[EXTRACTED TEXT Boundary: Start]

Copernicus or Cornucopia?
It was like Wiki but hijacked my desktop. Would love to remember it again.
Edit: Copernic Desktop Search was the name. Still exists.
sc2000 not being from 2000 actually broke my mind...
love the 4:3 lol. Looks great on my crt monitor!
Go on the Discord and send a pic of what this video looks like on a CRT please, I'm dying to know!
In my country we had You've Been Framed! for home video submissions.
That frame rate matches hardcore 1999 on point.
We had similar experience except in the next generation. We had internet only with internet modems in 2009 which was only used by parents.
Sinclair UK was there before PCs became a regular product in our homes.
Jesus, fifth grade encarta sessions on the brand new compaq with windows 95. Good times. Im convinced innovation stopped after the internet
@Kalos Likes Computers:
Hello Kalos, great content.
P.S.: @8:12 you used the word "rudimental".
The English word you were looking for is Rudimentary.
No judgements or offense meant. Just thought might like to know. 😁✌🖖
Too much Rudimental in my playlist what can I say
@@KalosLikesComputers is it how you say it in Greek btw?
idfk lmao I speak English primarily
Edit: I guess it would be στοιχειώδης. I lied, I did know.
@@KalosLikesComputers: Oh. OK. It appears to be the same thing. I guess I'm just another US dumbass. Big surprise. 🙄🙄🤣🤣 😁✌🖖
I stared at windows in the corner how do you even play so many games same thing as watching TV without content nope i never claimed it like that we even had internet there's something wrong with it
3D Movie maker. Now I know what some of the wackiest broken 3D videos on youtube were made from.
those were the best
I was a kid of the 80s..the closet we got to a computer was a game system
If you know what x box is NOW..
WE HAD ATARI/INTELIVSION OR COLECO..AND NO DOWNLOAD NEEDED/REQUIRED..ALL GAMES WERE ON CARTAGE!!!
Magazine cd demos were the best.
i can tell you're just a couple years older than me because you didn't mention cluefinders in edutainment lol. i legit spent dozens of hours on them and my mom got me the version for every grade level for a few years
Kalos Kai agathos 💕💖
I think I cracked the code guys. Kalos... Likes... Computers...
While I don't miss having to have CD racks, I do miss defunct software like Encarta.

[EXTRACTED TEXT Boundary: End]
[MATERIAL SUPPLIED Boundary: Start]

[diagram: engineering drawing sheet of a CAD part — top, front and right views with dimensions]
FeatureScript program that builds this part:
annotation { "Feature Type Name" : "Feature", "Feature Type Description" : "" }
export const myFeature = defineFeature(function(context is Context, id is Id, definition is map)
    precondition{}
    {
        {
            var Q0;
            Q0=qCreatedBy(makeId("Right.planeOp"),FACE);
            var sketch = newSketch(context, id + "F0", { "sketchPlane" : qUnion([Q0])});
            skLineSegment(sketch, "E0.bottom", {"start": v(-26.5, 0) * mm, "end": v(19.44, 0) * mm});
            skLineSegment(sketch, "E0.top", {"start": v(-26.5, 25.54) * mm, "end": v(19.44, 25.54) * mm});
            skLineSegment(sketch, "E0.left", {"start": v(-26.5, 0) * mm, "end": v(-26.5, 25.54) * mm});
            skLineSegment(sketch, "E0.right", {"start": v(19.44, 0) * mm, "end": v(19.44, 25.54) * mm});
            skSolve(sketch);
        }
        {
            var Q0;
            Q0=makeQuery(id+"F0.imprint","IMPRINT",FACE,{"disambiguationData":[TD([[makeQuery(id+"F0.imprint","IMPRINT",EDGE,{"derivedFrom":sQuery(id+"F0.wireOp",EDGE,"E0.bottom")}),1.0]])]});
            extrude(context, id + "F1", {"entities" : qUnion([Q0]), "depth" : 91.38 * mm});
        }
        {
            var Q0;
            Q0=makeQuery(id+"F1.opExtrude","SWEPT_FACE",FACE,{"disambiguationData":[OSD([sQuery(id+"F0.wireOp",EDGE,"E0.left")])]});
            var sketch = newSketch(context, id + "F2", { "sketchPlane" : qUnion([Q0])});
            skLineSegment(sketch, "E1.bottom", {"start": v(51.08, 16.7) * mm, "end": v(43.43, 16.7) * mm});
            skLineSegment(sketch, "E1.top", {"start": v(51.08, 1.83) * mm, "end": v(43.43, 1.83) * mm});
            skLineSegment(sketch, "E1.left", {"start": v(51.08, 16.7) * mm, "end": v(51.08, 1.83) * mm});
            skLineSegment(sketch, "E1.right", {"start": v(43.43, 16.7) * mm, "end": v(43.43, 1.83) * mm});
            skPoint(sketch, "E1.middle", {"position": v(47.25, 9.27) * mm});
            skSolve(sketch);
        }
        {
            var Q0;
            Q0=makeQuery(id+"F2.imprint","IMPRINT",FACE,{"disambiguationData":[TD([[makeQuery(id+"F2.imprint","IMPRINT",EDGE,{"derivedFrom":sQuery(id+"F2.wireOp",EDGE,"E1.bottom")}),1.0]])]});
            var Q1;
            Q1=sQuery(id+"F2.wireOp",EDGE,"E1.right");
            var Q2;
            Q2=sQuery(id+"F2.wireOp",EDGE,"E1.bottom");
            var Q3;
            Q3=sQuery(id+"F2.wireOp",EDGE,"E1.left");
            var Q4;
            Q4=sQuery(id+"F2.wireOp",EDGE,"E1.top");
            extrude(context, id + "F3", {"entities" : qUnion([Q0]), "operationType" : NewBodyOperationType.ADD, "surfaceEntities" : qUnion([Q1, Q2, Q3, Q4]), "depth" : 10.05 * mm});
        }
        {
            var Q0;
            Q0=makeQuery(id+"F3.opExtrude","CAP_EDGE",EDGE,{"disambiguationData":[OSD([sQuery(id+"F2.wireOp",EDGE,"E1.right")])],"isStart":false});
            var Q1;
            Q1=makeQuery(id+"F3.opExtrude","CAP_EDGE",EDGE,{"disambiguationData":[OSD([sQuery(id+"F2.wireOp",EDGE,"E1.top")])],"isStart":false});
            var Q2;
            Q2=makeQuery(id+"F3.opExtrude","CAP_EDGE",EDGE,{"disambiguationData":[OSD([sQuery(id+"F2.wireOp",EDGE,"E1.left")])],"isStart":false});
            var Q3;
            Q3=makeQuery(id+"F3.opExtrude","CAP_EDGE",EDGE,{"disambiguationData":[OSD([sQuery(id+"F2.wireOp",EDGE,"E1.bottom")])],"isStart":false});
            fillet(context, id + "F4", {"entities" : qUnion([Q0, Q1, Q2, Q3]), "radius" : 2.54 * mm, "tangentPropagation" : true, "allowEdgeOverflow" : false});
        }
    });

[MATERIAL SUPPLIED Boundary: End]

Resume the comments on 1990s home computing, picking up after the last one shown. The material has nothing to do with the comments on 1990s home computing.

Also demo discs.
You missed Hover. Another included game with Windows
I... I feel like I'm being gaslit by the internet. How have I never ever heard of this game before? I had to look it up just to make sure it existed, and to confirm I have never seen it before in my life. Huh???
@KalosLikesComputers It was a classic, not everyone knew about it because if was buried on the install CD or in an extras folder or something. I don't recall it being in the menu system unless you told it to be.
We also had things like House of Games one and two, cd rom compilations of shareware, with like 600 games on them kind of deal. And of course magazine demo discs. But the mega compilations kept us all pretty busy for awhile.
The computer had a much more relaxing vibe before we all went online and lost our minds.
MS-DOS 4! You don't need to say 4 point O!
my first laptop was a Vtech toy one that had no internet connection xD
Damn you're so cool brother
7:52 what is the name of the background music?
trndytrndy - World Map
Also, Odell Down Under
Πέρης & Κάτια core
8:33 it looks like the Caspian Sea went on a diet.
Mindmaze in Encarta was the hardest game.
I tried it for the video all confident and I was humbled QUICK.
Background and choice of pullover serious 🤭
Oh hell yeah this is a very cool video!! I Had a couple of chuckles 2 !!!! I used to love those DK games!! Me n my mate quote the wizard of oz DK (game?) all the time… fr some reason? Ig cos we found out we both played it as weans!!!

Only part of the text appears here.